Belge bölümü.
——————

01/04/2013 | Yazar: Hande Çayır

Bu yıl pek çok kısa film festivalinde izleyici ile buluştu Derin Nefes Al.

Bu yıl pek çok kısa film festivalinde izleyici ile buluştu Derin Nefes Al.
 
Sevinçle eve koşan bir genç kadın var. Öğrenci… Onu karşılayan aksi bir adam evde… Tokatla gülümseme siliniyor. Doktor kontrol ediyor. Eldivenleri takışı bile korkutucu… Elleri büyük… Sesi, hali tavrı anlayışsız… Ya da işine fazlaca odaklanmış…
Derin nefes alıyor genç kadın…
 
Bekâret kontrolü için ailesi tarafından getirilmiş. “Bir şey yok” diyor doktor. Aile gönül rahatlığı ile yola koyuluyor. Arabanın içinde havadan sudan konuşuyor anne ile baba. Annenin aklı arada arka koltukta oturan çocuğuna takılsa da… Varlığı yokluğu bir sanki… (Arka koltuk, ön koltuk, arabayı kullanan, kullanmayan…)

——————

Veri kümesi içeriği.

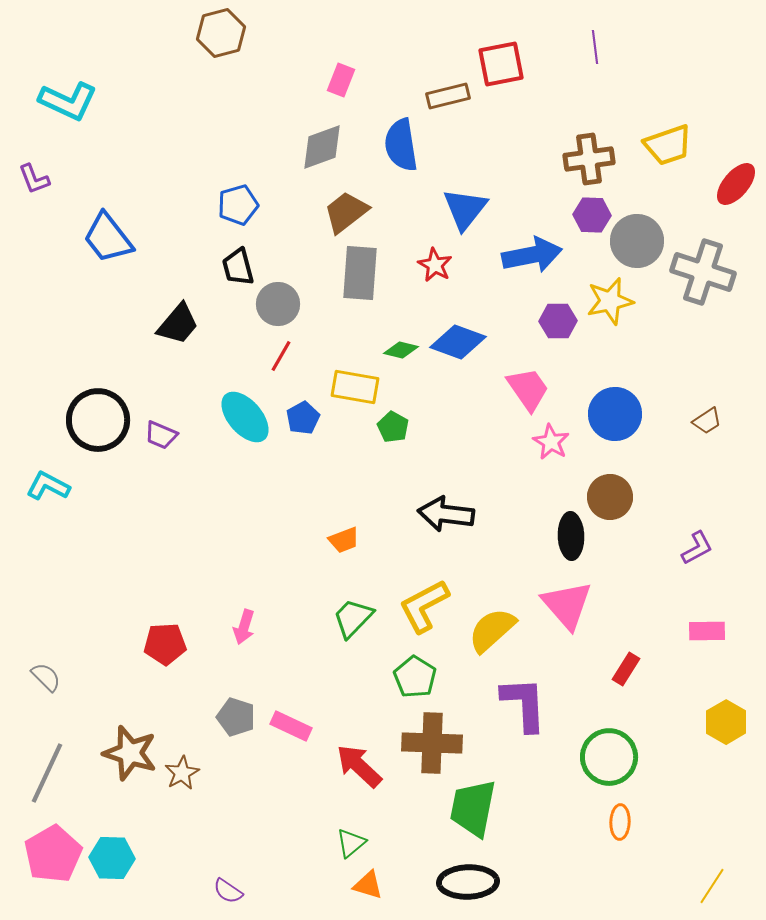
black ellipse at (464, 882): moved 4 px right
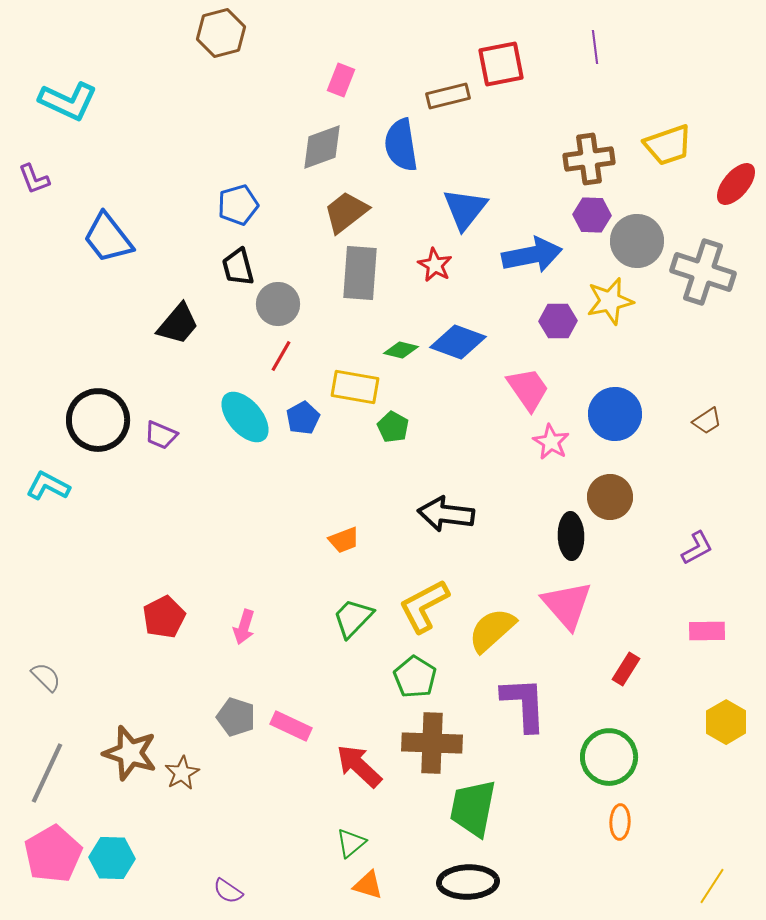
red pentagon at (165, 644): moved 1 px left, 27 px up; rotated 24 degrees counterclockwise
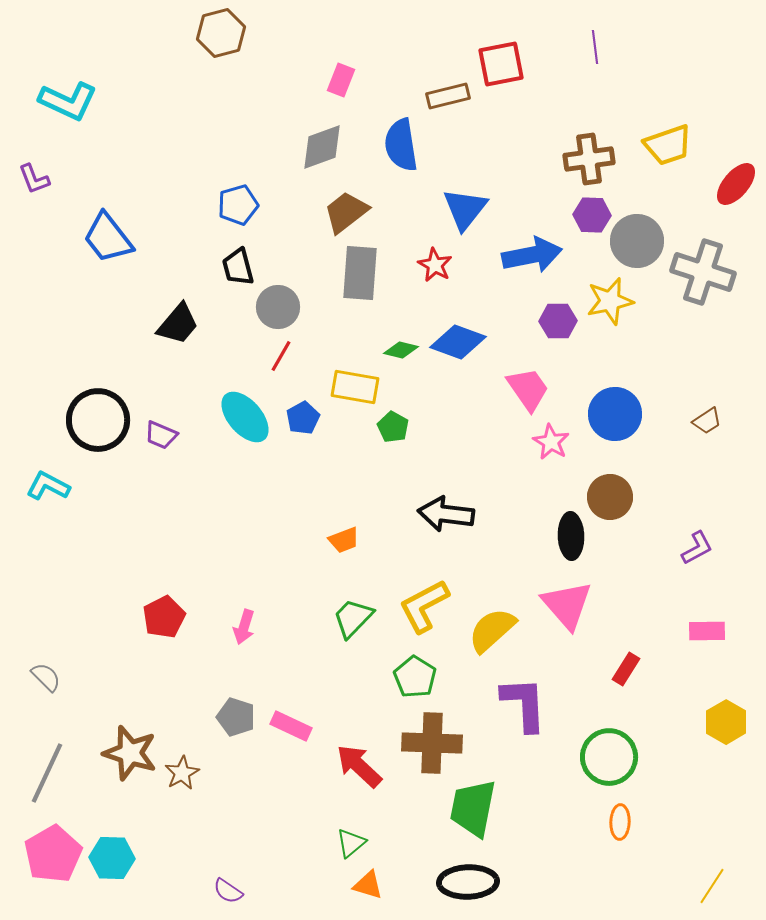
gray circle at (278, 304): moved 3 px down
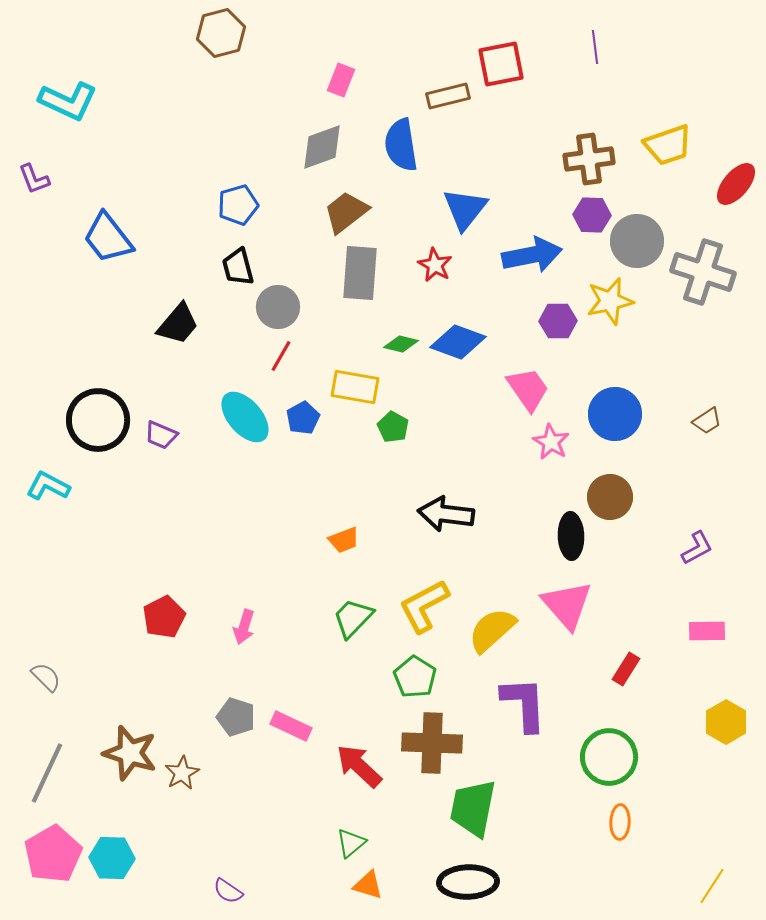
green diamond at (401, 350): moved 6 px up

——————

Verilen görev A.
Derin Nefes Al yazısına göre şu soruları yanıtlayın:
(i) Yazının yazarı kimdir?
(ii) Genç kadın ailesi tarafından doktora ne için getirilmiştir?
(iii) Arabada anne ile baba ne tür şeyler konuşur?
Verilen görev B. Derin Nefes Al yazısındaki "01/04/2013 | Yazar: Hande" sözlerinden "arabayı kullanan, kullanmayan…)" sözlerine kadar olan bölümü, "genç kadın" ifadesinin yerine "genç kız" koyarak yeniden yazın.
Verilen görev C. Derin Nefes Al yazısının son paragrafındaki parantez içinde sayılan öğelerin hepsini sıralayın.
Buradaki verilerin bu işte hiçbir rolü yoktur.

Nihai sonuç A.
(i) Hande Çayır.
(ii) Bekâret kontrolü için.
(iii) Havadan sudan konuşurlar.

Nihai sonuç B.
01/04/2013 | Yazar: Hande Çayır

Bu yıl pek çok kısa film festivalinde izleyici ile buluştu Derin Nefes Al.

Bu yıl pek çok kısa film festivalinde izleyici ile buluştu Derin Nefes Al.
 
Sevinçle eve koşan bir genç kız var. Öğrenci… Onu karşılayan aksi bir adam evde… Tokatla gülümseme siliniyor. Doktor kontrol ediyor. Eldivenleri takışı bile korkutucu… Elleri büyük… Sesi, hali tavrı anlayışsız… Ya da işine fazlaca odaklanmış…
Derin nefes alıyor genç kız…
 
Bekâret kontrolü için ailesi tarafından getirilmiş. “Bir şey yok” diyor doktor. Aile gönül rahatlığı ile yola koyuluyor. Arabanın içinde havadan sudan konuşuyor anne ile baba. Annenin aklı arada arka koltukta oturan çocuğuna takılsa da… Varlığı yokluğu bir sanki… (Arka koltuk, ön koltuk, arabayı kullanan, kullanmayan…)

Nihai sonuç C. Arka koltuk, ön koltuk, arabayı kullanan, kullanmayan.